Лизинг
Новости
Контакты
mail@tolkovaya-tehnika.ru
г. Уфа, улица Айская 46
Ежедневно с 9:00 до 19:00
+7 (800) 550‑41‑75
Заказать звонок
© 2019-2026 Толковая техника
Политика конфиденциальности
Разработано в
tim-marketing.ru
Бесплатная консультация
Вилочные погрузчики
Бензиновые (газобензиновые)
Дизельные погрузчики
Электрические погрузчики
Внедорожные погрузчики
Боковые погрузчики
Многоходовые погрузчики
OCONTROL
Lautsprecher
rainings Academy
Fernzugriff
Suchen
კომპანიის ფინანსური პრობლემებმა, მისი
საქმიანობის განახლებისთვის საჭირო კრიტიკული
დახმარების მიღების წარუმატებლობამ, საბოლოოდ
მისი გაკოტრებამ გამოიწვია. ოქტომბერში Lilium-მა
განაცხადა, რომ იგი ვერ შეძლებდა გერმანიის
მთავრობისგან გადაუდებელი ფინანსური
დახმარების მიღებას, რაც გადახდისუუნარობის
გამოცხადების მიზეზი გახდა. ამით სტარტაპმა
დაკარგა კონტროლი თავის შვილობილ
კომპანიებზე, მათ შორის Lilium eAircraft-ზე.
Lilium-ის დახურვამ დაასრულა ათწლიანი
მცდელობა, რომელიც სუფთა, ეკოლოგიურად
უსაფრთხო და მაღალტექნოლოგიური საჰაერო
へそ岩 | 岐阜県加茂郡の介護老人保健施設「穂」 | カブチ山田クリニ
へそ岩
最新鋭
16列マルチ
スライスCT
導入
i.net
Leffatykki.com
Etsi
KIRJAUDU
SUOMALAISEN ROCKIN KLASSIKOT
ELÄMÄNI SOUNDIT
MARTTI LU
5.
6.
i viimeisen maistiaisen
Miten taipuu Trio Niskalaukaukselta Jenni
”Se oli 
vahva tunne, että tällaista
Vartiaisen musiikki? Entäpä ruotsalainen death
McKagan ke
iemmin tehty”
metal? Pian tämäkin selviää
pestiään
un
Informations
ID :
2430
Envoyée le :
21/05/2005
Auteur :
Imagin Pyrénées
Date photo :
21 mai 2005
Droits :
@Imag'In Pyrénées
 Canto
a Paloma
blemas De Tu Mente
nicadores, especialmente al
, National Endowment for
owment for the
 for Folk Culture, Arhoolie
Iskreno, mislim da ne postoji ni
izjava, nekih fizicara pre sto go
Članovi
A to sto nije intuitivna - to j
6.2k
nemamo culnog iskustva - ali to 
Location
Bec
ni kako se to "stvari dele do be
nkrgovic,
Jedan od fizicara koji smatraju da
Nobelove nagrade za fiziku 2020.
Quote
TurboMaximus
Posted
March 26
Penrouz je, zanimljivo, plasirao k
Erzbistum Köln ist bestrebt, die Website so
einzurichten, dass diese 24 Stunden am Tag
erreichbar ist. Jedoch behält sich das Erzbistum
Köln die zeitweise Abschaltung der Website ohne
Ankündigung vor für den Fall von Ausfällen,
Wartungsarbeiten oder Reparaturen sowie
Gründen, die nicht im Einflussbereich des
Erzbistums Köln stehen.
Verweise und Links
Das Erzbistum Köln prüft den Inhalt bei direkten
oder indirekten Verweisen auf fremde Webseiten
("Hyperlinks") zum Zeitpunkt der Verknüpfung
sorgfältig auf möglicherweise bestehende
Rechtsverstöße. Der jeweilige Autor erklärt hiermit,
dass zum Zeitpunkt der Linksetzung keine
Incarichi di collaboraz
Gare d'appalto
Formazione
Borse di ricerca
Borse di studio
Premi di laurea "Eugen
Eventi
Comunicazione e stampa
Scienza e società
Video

● **Action item**: Reproduce every line of the records above without changing anything, in the same order.

● **Exercise solution**:
Лизинг
Новости
Контакты
mail@tolkovaya-tehnika.ru
г. Уфа, улица Айская 46
Ежедневно с 9:00 до 19:00
+7 (800) 550‑41‑75
Заказать звонок
© 2019-2026 Толковая техника
Политика конфиденциальности
Разработано в
tim-marketing.ru
Бесплатная консультация
Вилочные погрузчики
Бензиновые (газобензиновые)
Дизельные погрузчики
Электрические погрузчики
Внедорожные погрузчики
Боковые погрузчики
Многоходовые погрузчики
OCONTROL
Lautsprecher
rainings Academy
Fernzugriff
Suchen
კომპანიის ფინანსური პრობლემებმა, მისი
საქმიანობის განახლებისთვის საჭირო კრიტიკული
დახმარების მიღების წარუმატებლობამ, საბოლოოდ
მისი გაკოტრებამ გამოიწვია. ოქტომბერში Lilium-მა
განაცხადა, რომ იგი ვერ შეძლებდა გერმანიის
მთავრობისგან გადაუდებელი ფინანსური
დახმარების მიღებას, რაც გადახდისუუნარობის
გამოცხადების მიზეზი გახდა. ამით სტარტაპმა
დაკარგა კონტროლი თავის შვილობილ
კომპანიებზე, მათ შორის Lilium eAircraft-ზე.
Lilium-ის დახურვამ დაასრულა ათწლიანი
მცდელობა, რომელიც სუფთა, ეკოლოგიურად
უსაფრთხო და მაღალტექნოლოგიური საჰაერო
へそ岩 | 岐阜県加茂郡の介護老人保健施設「穂」 | カブチ山田クリニ
へそ岩
最新鋭
16列マルチ
スライスCT
導入
i.net
Leffatykki.com
Etsi
KIRJAUDU
SUOMALAISEN ROCKIN KLASSIKOT
ELÄMÄNI SOUNDIT
MARTTI LU
5.
6.
i viimeisen maistiaisen
Miten taipuu Trio Niskalaukaukselta Jenni
”Se oli 
vahva tunne, että tällaista
Vartiaisen musiikki? Entäpä ruotsalainen death
McKagan ke
iemmin tehty”
metal? Pian tämäkin selviää
pestiään
un
Informations
ID :
2430
Envoyée le :
21/05/2005
Auteur :
Imagin Pyrénées
Date photo :
21 mai 2005
Droits :
@Imag'In Pyrénées
 Canto
a Paloma
blemas De Tu Mente
nicadores, especialmente al
, National Endowment for
owment for the
 for Folk Culture, Arhoolie
Iskreno, mislim da ne postoji ni
izjava, nekih fizicara pre sto go
Članovi
A to sto nije intuitivna - to j
6.2k
nemamo culnog iskustva - ali to 
Location
Bec
ni kako se to "stvari dele do be
nkrgovic,
Jedan od fizicara koji smatraju da
Nobelove nagrade za fiziku 2020.
Quote
TurboMaximus
Posted
March 26
Penrouz je, zanimljivo, plasirao k
Erzbistum Köln ist bestrebt, die Website so
einzurichten, dass diese 24 Stunden am Tag
erreichbar ist. Jedoch behält sich das Erzbistum
Köln die zeitweise Abschaltung der Website ohne
Ankündigung vor für den Fall von Ausfällen,
Wartungsarbeiten oder Reparaturen sowie
Gründen, die nicht im Einflussbereich des
Erzbistums Köln stehen.
Verweise und Links
Das Erzbistum Köln prüft den Inhalt bei direkten
oder indirekten Verweisen auf fremde Webseiten
("Hyperlinks") zum Zeitpunkt der Verknüpfung
sorgfältig auf möglicherweise bestehende
Rechtsverstöße. Der jeweilige Autor erklärt hiermit,
dass zum Zeitpunkt der Linksetzung keine
Incarichi di collaboraz
Gare d'appalto
Formazione
Borse di ricerca
Borse di studio
Premi di laurea "Eugen
Eventi
Comunicazione e stampa
Scienza e società
Video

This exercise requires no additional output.